The 2-1 decision handed down in the federal system’s 10th Circuit also affirmed an injunction forbidding Gov. Laura Kelly and Attorney General Derek Schmidt from enforcing the Kansas Farm Animal and Field Crop and Research Facilities Protection Act. It’s been on the books in Kansas since 1990, but amendments in 2012 enhancing criminal penalties drew the attention of animal-welfare activists and an avalanche of press freedom organizations.
Alan Chen, lead counsel for the plaintiffs and a professor of law at the University of Denver, said the appellate decision Thursday was a victory for animal welfare, free speech and transparency in the animal agriculture industry.
“Undercover investigations are crucial to keeping people informed about the frequently inhumane conditions in which these animals are kept,” he said.
Schmidt, who sought to upend the lower court’s ruling, said the Kansas law was modified to protect agricultural property rights by deterring people from gaining access to inner workings of cattle, hog or chicken confined feeding operations or slaughterhouses through deception with the intent of harming that business through public disclosure.
The Republican attorney general and candidate for governor referred to these activists as trespassers unconcerned about undermining the nation’s food supply. The attorney general argued the First Amendment didn’t create the right to trespass and prohibitions on video recordings in animal facilities didn’t implicate speech.
“Animal agriculture is vitally important to our state’s economic well-being,” Schmidt said. “We are carefully reviewing the court’s disappointing decision and will determine next steps in the weeks ahead.”
Schmidt said the U.S. Court of Appeals in the Eighth Circuit had recently upheld portions of a comparable Iowa law threatening criminal sanction for people who misrepresented their motives to gain access to a facility.

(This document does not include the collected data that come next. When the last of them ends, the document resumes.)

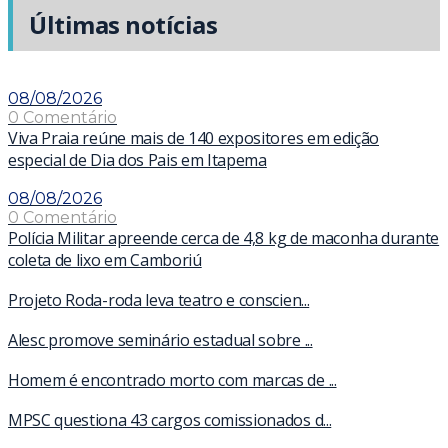
Últimas notícias
08/08/2026
0 Comentário
Viva Praia reúne mais de 140 expositores em edição
especial de Dia dos Pais em Itapema
08/08/2026
0 Comentário
Polícia Militar apreende cerca de 4,8 kg de maconha durante
coleta de lixo em Camboriú
Projeto Roda-roda leva teatro e conscien...
Alesc promove seminário estadual sobre ...
Homem é encontrado morto com marcas de ...
MPSC questiona 43 cargos comissionados d...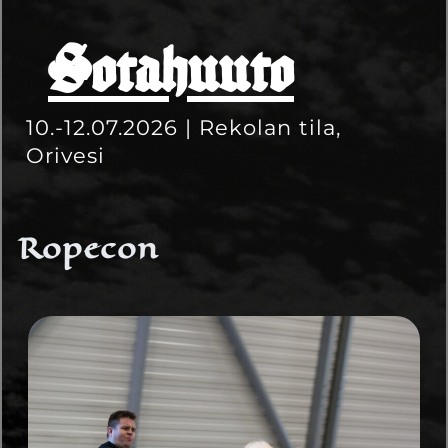
Sotahuuto
10.-12.07.2026 | Rekolan tila,
Orivesi
Ropecon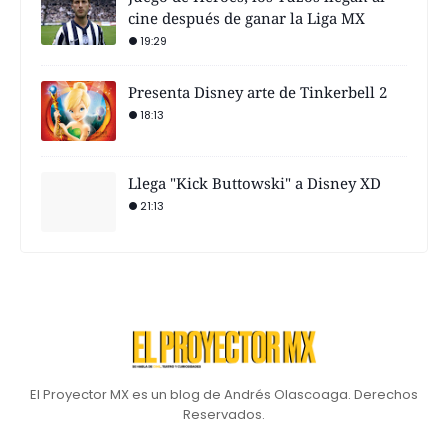
cine después de ganar la Liga MX
19:29
Presenta Disney arte de Tinkerbell 2
18:13
Llega "Kick Buttowski" a Disney XD
21:13
El Proyector MX es un blog de Andrés Olascoaga. Derechos
Reservados.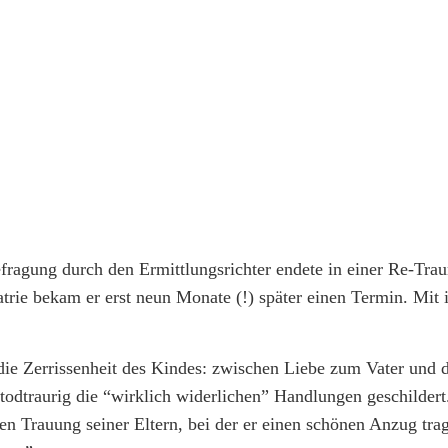
fragung durch den Ermittlungsrichter endete in einer Re-Trau
rie bekam er erst neun Monate (!) später einen Termin. Mit i
die Zerrissenheit des Kindes: zwischen Liebe zum Vater und
 todtraurig die “wirklich widerlichen” Handlungen geschilder
enen Trauung seiner Eltern, bei der er einen schönen Anzug tra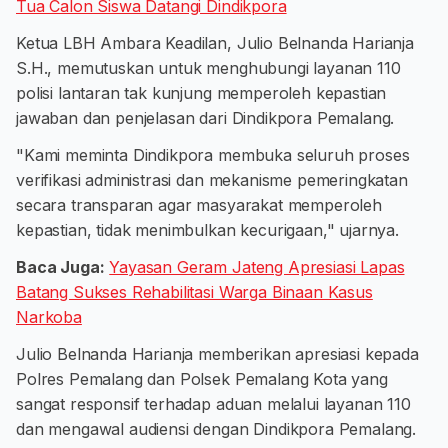
Tua Calon Siswa Datangi Dindikpora
Ketua LBH Ambara Keadilan, Julio Belnanda Harianja
S.H., memutuskan untuk menghubungi layanan 110
polisi lantaran tak kunjung memperoleh kepastian
jawaban dan penjelasan dari Dindikpora Pemalang.
"Kami meminta Dindikpora membuka seluruh proses
verifikasi administrasi dan mekanisme pemeringkatan
secara transparan agar masyarakat memperoleh
kepastian, tidak menimbulkan kecurigaan," ujarnya.
Baca Juga:
Yayasan Geram Jateng Apresiasi Lapas
Batang Sukses Rehabilitasi Warga Binaan Kasus
Narkoba
Julio Belnanda Harianja memberikan apresiasi kepada
Polres Pemalang dan Polsek Pemalang Kota yang
sangat responsif terhadap aduan melalui layanan 110
dan mengawal audiensi dengan Dindikpora Pemalang.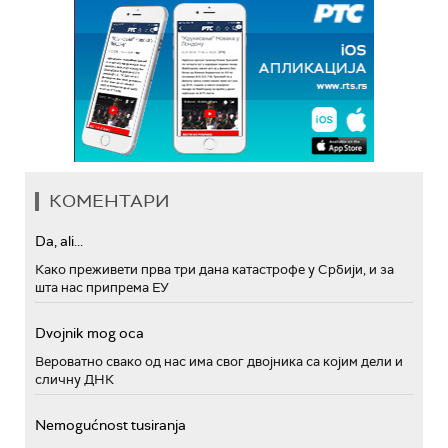
КОМЕНТАРИ
Da, ali...
Како преживети прва три дана катастрофе у Србији, и за
шта нас припрема ЕУ
Dvojnik mog oca
Вероватно свако од нас има свог двојника са којим дели и
сличну ДНК
Nemogućnost tusiranja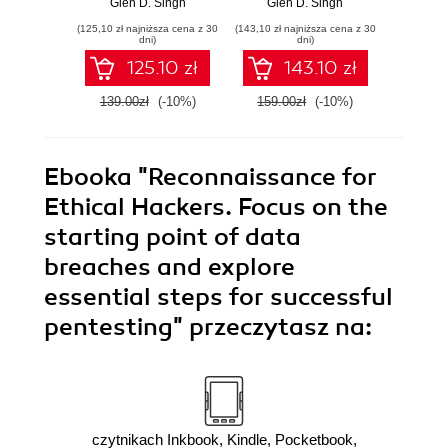
Glen D. Singh
Glen D. Singh
Gle
recon, exploitation,
using Nmap,
to pass
(125,10 zł najniższa cena z 30
(143,10 zł najniższa cena z 30
(161,10 zł 
IoT/OT, and
Metasploit,
008
dni)
dni)
professional
Aircrack-ng, and
Seco
125.10 zł
143.10 zł
reporting
Empire
139.00zł
(-10%)
159.00zł
(-10%)
179.0
Ebooka
"Reconnaissance for
Ethical Hackers. Focus on the
starting point of data
breaches and explore
essential steps for successful
pentesting"
przeczytasz na:
czytnikach Inkbook, Kindle, Pocketbook,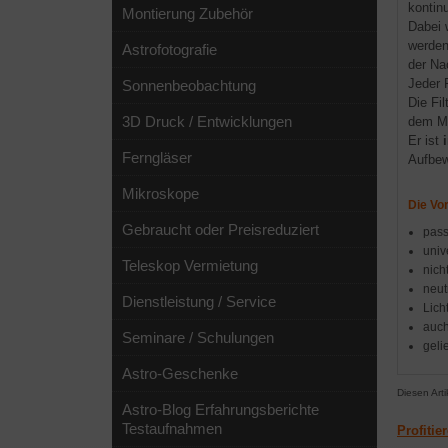
kontin
Montierung Zubehör
Dabei 
werden
Astrofotografie
der Na
Jeder 
Sonnenbeobachtung
Die Fi
3D Druck / Entwicklungen
dem Me
Er ist
Ferngläser
Aufbew
Mikroskope
Die Vor
Gebraucht oder Preisreduziert
pass
univ
Teleskop Vermietung
nich
neut
Dienstleistung / Service
Lich
auch
Seminare / Schulungen
geli
Astro-Geschenke
Diesen Art
Astro-Blog Erfahrungsberichte
Testaufnahmen
Profitie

The Eighth Circuit also found an Arkansas law leveling civil sanctions on whistleblowers to be unconstitutional, because it stifled speech. The 10th Circuit’s decision in the Kansas case amplified divisions that could be resolved by the U.S. Supreme Court.
The Animal Legal Defense Fund, a national nonprofit that seeks to expose wrongdoing at animal facilities, worked with the Center for Food Safety and other groups to challenge constitutionality of Kansas’ so-called “ag-gag” law in 2018. The coalition attracted support from Kansas and national journalism organizations in a fight that centered on provisions of law that targeted speech, not merely conduct, because the state’s objective was to regulate what could be permissibly said in attempts to gain access to confined animal facilities.
In effect, the federal courts declared in Animal Legal Defense Fund vs. Kelly that Kansas couldn’t legislate speech to silence views critical of animal agriculture.
It meant videos, articles, advocacy and public dialogue inspired by whistleblowing and undercover investigations into treatment of animals and the way food was produced was at the core of the First Amendment.
“Kansas has hindered the ability of whistleblowers to expose inhumane conditions associated with factory farms for more than three decades while infringing on First Amendment rights,” said Stephen Wells, executive director of the Animal Legal Defense Fund. “The Tenth Circuit’s decision is a victory for animals throughout the state who are forced into industrial animal agriculture and suffer in secret behind closed doors.”
George Kimbrell, legal director for the Center for Food Safety, said the Kansas law — the oldest such law in the United States — enabled inhumane treatment of farm animals and denied people information about how food was produced.
The Animal Legal Defense Fund and Center for Food Safety were supported in the appeal by the Kansas Press Association, Kansas Sunshine Coalition for Open Government, ACLU Foundation of Kansas, Reporters Committee for Freedom of the Press, National Press Photographers Association, Politico LLC and Society of Professional Journalists.